EXERCISE GOAL: A word-for-word copy of the entries, with images excluded, is the expected answer.

** DATA PROVIDED follows **

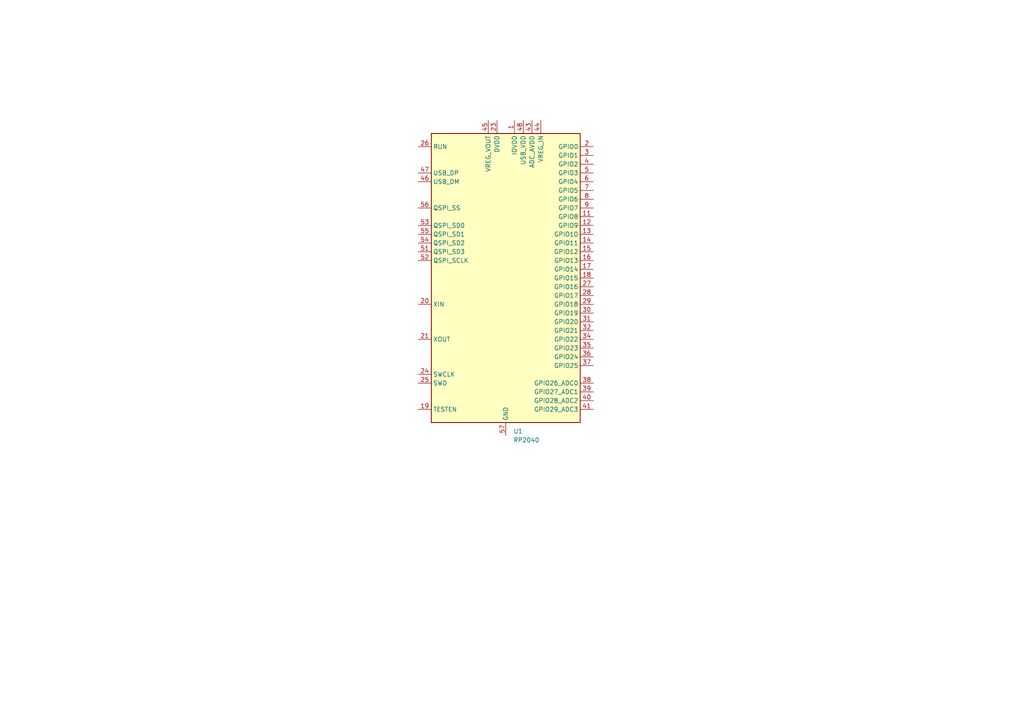
<source format=kicad_sch>
(kicad_sch (version 20230121) (generator eeschema)

  (uuid efc28327-38be-4b83-b774-ab5038663efb)

  (paper "A4")

  


  (symbol (lib_id "MCU_RaspberryPi:RP2040") (at 146.685 80.645 0) (unit 1)
    (in_bom yes) (on_board yes) (dnp no) (fields_autoplaced)
    (uuid 830bde11-ffda-4700-a9fa-4792dbeffa46)
    (property "Reference" "U1" (at 148.8791 125.095 0)
      (effects (font (size 1.27 1.27)) (justify left))
    )
    (property "Value" "RP2040" (at 148.8791 127.635 0)
      (effects (font (size 1.27 1.27)) (justify left))
    )
    (property "Footprint" "Package_DFN_QFN:QFN-56-1EP_7x7mm_P0.4mm_EP3.2x3.2mm" (at 146.685 80.645 0)
      (effects (font (size 1.27 1.27)) hide)
    )
    (property "Datasheet" "https://datasheets.raspberrypi.com/rp2040/rp2040-datasheet.pdf" (at 146.685 80.645 0)
      (effects (font (size 1.27 1.27)) hide)
    )
    (pin "53" (uuid 4ad143ee-1f40-485c-9779-46913af98460))
    (pin "5" (uuid 4af48b94-d27b-4083-87ef-9abac5c1fe61))
    (pin "55" (uuid 511e3eba-8a31-4649-9b17-1f9f39b5c9c8))
    (pin "12" (uuid e022971d-1b0d-4a54-9f1f-b77dfab1a788))
    (pin "33" (uuid 1e10556a-49b3-49d8-abbc-4109e994d502))
    (pin "41" (uuid b386c1e4-b1da-42c3-bcb3-2cae490790bc))
    (pin "24" (uuid caf69418-bd2c-4404-b38e-1905a991e7d0))
    (pin "40" (uuid 1ac54851-b264-41b9-b2cf-aa24f217dd5d))
    (pin "46" (uuid de01670a-fa86-4d19-b987-0314bbbd7b94))
    (pin "2" (uuid a97e9700-36d3-4199-9e16-3eaaf6225da8))
    (pin "19" (uuid feac1468-8e7a-4465-9174-5d709a5eb20b))
    (pin "48" (uuid 823f16c2-f29b-4458-9a18-e9177798037b))
    (pin "44" (uuid 5eadac3f-b159-4ace-b39c-ce20984bc5cc))
    (pin "14" (uuid f35b5ff0-9e64-4aae-8b6d-50d8e7a6e1d3))
    (pin "23" (uuid 4ac822b6-c06a-422f-b95c-abdd4937d45a))
    (pin "47" (uuid 9032e3ba-aa2d-40c4-9f1c-d9c35c4e77d2))
    (pin "45" (uuid 2deb560c-e4b5-46b1-b02a-72b633aaafa3))
    (pin "50" (uuid 62b9fb7b-8080-4984-bd88-086873988611))
    (pin "20" (uuid 9b6e6dc3-9b9e-4bc9-a83f-5c05c3e57d79))
    (pin "27" (uuid a80149db-b9a4-4360-a57f-2cf3fe40e633))
    (pin "49" (uuid 6866cc5e-9229-4356-9716-1831d4846f83))
    (pin "21" (uuid 85fb8b32-0b4b-4dac-8617-5aba6a0a6dfe))
    (pin "51" (uuid c1a88715-ad20-47fa-bb10-7b7d80ec4eef))
    (pin "54" (uuid 4c195b7d-5764-4bf3-911c-deac0495827d))
    (pin "17" (uuid ac09b895-a592-4bd1-b094-e98ffe52ac97))
    (pin "57" (uuid cb6146a4-4999-494e-a878-2673545f53d6))
    (pin "6" (uuid 2ae1efb6-e7ac-4a8d-8541-0473753a2438))
    (pin "31" (uuid 127d0b8a-eca9-4e6b-8bf7-94fb4d869b07))
    (pin "8" (uuid 3709a767-2a83-4821-8860-dcbe4dbb9464))
    (pin "43" (uuid 37d0f225-b08d-4e36-b48d-197959c95305))
    (pin "18" (uuid d3aa5188-c3d6-4286-8694-fea9acf7abbc))
    (pin "36" (uuid f4d2272b-43b8-4292-b167-7918cf24b4f0))
    (pin "32" (uuid d931adca-2d99-4ae5-8ff9-08525c8e6e2e))
    (pin "4" (uuid 668dbb50-f21f-489a-8b10-2cde08083c54))
    (pin "38" (uuid 0123c489-7fc4-4896-ab45-ae248f4f04d5))
    (pin "52" (uuid e1698617-23aa-41bb-8fde-62e225fae694))
    (pin "7" (uuid bd3bd6b2-44a8-4d26-86cf-5b1841e9acd3))
    (pin "42" (uuid 9f4de688-93ae-44dd-8f42-1aa2d649dbe2))
    (pin "30" (uuid f8fcc667-fca6-461d-b888-8fd6f62ca001))
    (pin "37" (uuid 8bc1957d-d749-4106-b3d1-8ee4e276fdc5))
    (pin "13" (uuid b2d27b0a-7483-4489-89e3-689af44aa145))
    (pin "9" (uuid db079b1c-40c9-4b22-af57-aeb4f6fc7ce8))
    (pin "29" (uuid 7457163b-1304-43ab-b970-14525c860ed1))
    (pin "25" (uuid 2ce0ba23-046e-4b84-9448-7e63996f3c96))
    (pin "3" (uuid 3444bded-9287-4189-8fc9-4bae75d7e20f))
    (pin "39" (uuid e5d1d1c9-28a1-4458-a7aa-ecb2da597332))
    (pin "10" (uuid e68a4d6e-6eb9-4d4d-a919-206fa88c0dac))
    (pin "34" (uuid aa25275d-8cfb-41f2-83e8-e73ca7e50703))
    (pin "35" (uuid 974a6157-ebc3-4b3a-bc11-7f32490dbab4))
    (pin "11" (uuid 9dca8c68-9d07-43f2-88b3-172371175960))
    (pin "1" (uuid f4f81ff3-1f21-4b98-ba9a-ffd785dc027f))
    (pin "22" (uuid 33abdce4-43b0-4ef4-b038-5997a17df3ad))
    (pin "16" (uuid db348cb5-d2f2-4f14-be1d-9f470bec34b5))
    (pin "56" (uuid 93b41c55-410f-4d80-a75c-68cad73f8f20))
    (pin "28" (uuid 8ab53e29-d8a7-450c-9d59-7f0b43b17a8c))
    (pin "15" (uuid 7157fc41-4d76-4ea6-9e7f-bac84ae6cacf))
    (pin "26" (uuid e065be6a-f5da-49ee-bf5b-5357c5c0ad6b))
    (instances
      (project "IchnaeaV1"
        (path "/1a8ad36a-4b76-4949-97c2-661f12a0b1d9/7342cc35-6a9f-494d-986c-f265a8bd1d63/66c652f9-1522-4271-b419-016a2a2605cf"
          (reference "U1") (unit 1)
        )
      )
    )
  )
)

</source>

** End of DATA PROVIDED **

REPLY:
<source format=kicad_sch>
(kicad_sch (version 20230121) (generator eeschema)

  (uuid efc28327-38be-4b83-b774-ab5038663efb)

  (paper "A4")

  


  (symbol (lib_id "MCU_RaspberryPi:RP2040") (at 146.685 80.645 0) (unit 1)
    (in_bom yes) (on_board yes) (dnp no) (fields_autoplaced)
    (uuid 830bde11-ffda-4700-a9fa-4792dbeffa46)
    (property "Reference" "U1" (at 148.8791 125.095 0)
      (effects (font (size 1.27 1.27)) (justify left))
    )
    (property "Value" "RP2040" (at 148.8791 127.635 0)
      (effects (font (size 1.27 1.27)) (justify left))
    )
    (property "Footprint" "Package_DFN_QFN:QFN-56-1EP_7x7mm_P0.4mm_EP3.2x3.2mm" (at 146.685 80.645 0)
      (effects (font (size 1.27 1.27)) hide)
    )
    (property "Datasheet" "https://datasheets.raspberrypi.com/rp2040/rp2040-datasheet.pdf" (at 146.685 80.645 0)
      (effects (font (size 1.27 1.27)) hide)
    )
    (pin "53" (uuid 4ad143ee-1f40-485c-9779-46913af98460))
    (pin "5" (uuid 4af48b94-d27b-4083-87ef-9abac5c1fe61))
    (pin "55" (uuid 511e3eba-8a31-4649-9b17-1f9f39b5c9c8))
    (pin "12" (uuid e022971d-1b0d-4a54-9f1f-b77dfab1a788))
    (pin "33" (uuid 1e10556a-49b3-49d8-abbc-4109e994d502))
    (pin "41" (uuid b386c1e4-b1da-42c3-bcb3-2cae490790bc))
    (pin "24" (uuid caf69418-bd2c-4404-b38e-1905a991e7d0))
    (pin "40" (uuid 1ac54851-b264-41b9-b2cf-aa24f217dd5d))
    (pin "46" (uuid de01670a-fa86-4d19-b987-0314bbbd7b94))
    (pin "2" (uuid a97e9700-36d3-4199-9e16-3eaaf6225da8))
    (pin "19" (uuid feac1468-8e7a-4465-9174-5d709a5eb20b))
    (pin "48" (uuid 823f16c2-f29b-4458-9a18-e9177798037b))
    (pin "44" (uuid 5eadac3f-b159-4ace-b39c-ce20984bc5cc))
    (pin "14" (uuid f35b5ff0-9e64-4aae-8b6d-50d8e7a6e1d3))
    (pin "23" (uuid 4ac822b6-c06a-422f-b95c-abdd4937d45a))
    (pin "47" (uuid 9032e3ba-aa2d-40c4-9f1c-d9c35c4e77d2))
    (pin "45" (uuid 2deb560c-e4b5-46b1-b02a-72b633aaafa3))
    (pin "50" (uuid 62b9fb7b-8080-4984-bd88-086873988611))
    (pin "20" (uuid 9b6e6dc3-9b9e-4bc9-a83f-5c05c3e57d79))
    (pin "27" (uuid a80149db-b9a4-4360-a57f-2cf3fe40e633))
    (pin "49" (uuid 6866cc5e-9229-4356-9716-1831d4846f83))
    (pin "21" (uuid 85fb8b32-0b4b-4dac-8617-5aba6a0a6dfe))
    (pin "51" (uuid c1a88715-ad20-47fa-bb10-7b7d80ec4eef))
    (pin "54" (uuid 4c195b7d-5764-4bf3-911c-deac0495827d))
    (pin "17" (uuid ac09b895-a592-4bd1-b094-e98ffe52ac97))
    (pin "57" (uuid cb6146a4-4999-494e-a878-2673545f53d6))
    (pin "6" (uuid 2ae1efb6-e7ac-4a8d-8541-0473753a2438))
    (pin "31" (uuid 127d0b8a-eca9-4e6b-8bf7-94fb4d869b07))
    (pin "8" (uuid 3709a767-2a83-4821-8860-dcbe4dbb9464))
    (pin "43" (uuid 37d0f225-b08d-4e36-b48d-197959c95305))
    (pin "18" (uuid d3aa5188-c3d6-4286-8694-fea9acf7abbc))
    (pin "36" (uuid f4d2272b-43b8-4292-b167-7918cf24b4f0))
    (pin "32" (uuid d931adca-2d99-4ae5-8ff9-08525c8e6e2e))
    (pin "4" (uuid 668dbb50-f21f-489a-8b10-2cde08083c54))
    (pin "38" (uuid 0123c489-7fc4-4896-ab45-ae248f4f04d5))
    (pin "52" (uuid e1698617-23aa-41bb-8fde-62e225fae694))
    (pin "7" (uuid bd3bd6b2-44a8-4d26-86cf-5b1841e9acd3))
    (pin "42" (uuid 9f4de688-93ae-44dd-8f42-1aa2d649dbe2))
    (pin "30" (uuid f8fcc667-fca6-461d-b888-8fd6f62ca001))
    (pin "37" (uuid 8bc1957d-d749-4106-b3d1-8ee4e276fdc5))
    (pin "13" (uuid b2d27b0a-7483-4489-89e3-689af44aa145))
    (pin "9" (uuid db079b1c-40c9-4b22-af57-aeb4f6fc7ce8))
    (pin "29" (uuid 7457163b-1304-43ab-b970-14525c860ed1))
    (pin "25" (uuid 2ce0ba23-046e-4b84-9448-7e63996f3c96))
    (pin "3" (uuid 3444bded-9287-4189-8fc9-4bae75d7e20f))
    (pin "39" (uuid e5d1d1c9-28a1-4458-a7aa-ecb2da597332))
    (pin "10" (uuid e68a4d6e-6eb9-4d4d-a919-206fa88c0dac))
    (pin "34" (uuid aa25275d-8cfb-41f2-83e8-e73ca7e50703))
    (pin "35" (uuid 974a6157-ebc3-4b3a-bc11-7f32490dbab4))
    (pin "11" (uuid 9dca8c68-9d07-43f2-88b3-172371175960))
    (pin "1" (uuid f4f81ff3-1f21-4b98-ba9a-ffd785dc027f))
    (pin "22" (uuid 33abdce4-43b0-4ef4-b038-5997a17df3ad))
    (pin "16" (uuid db348cb5-d2f2-4f14-be1d-9f470bec34b5))
    (pin "56" (uuid 93b41c55-410f-4d80-a75c-68cad73f8f20))
    (pin "28" (uuid 8ab53e29-d8a7-450c-9d59-7f0b43b17a8c))
    (pin "15" (uuid 7157fc41-4d76-4ea6-9e7f-bac84ae6cacf))
    (pin "26" (uuid e065be6a-f5da-49ee-bf5b-5357c5c0ad6b))
    (instances
      (project "IchnaeaV1"
        (path "/1a8ad36a-4b76-4949-97c2-661f12a0b1d9/7342cc35-6a9f-494d-986c-f265a8bd1d63/66c652f9-1522-4271-b419-016a2a2605cf"
          (reference "U1") (unit 1)
        )
      )
    )
  )
)

</source>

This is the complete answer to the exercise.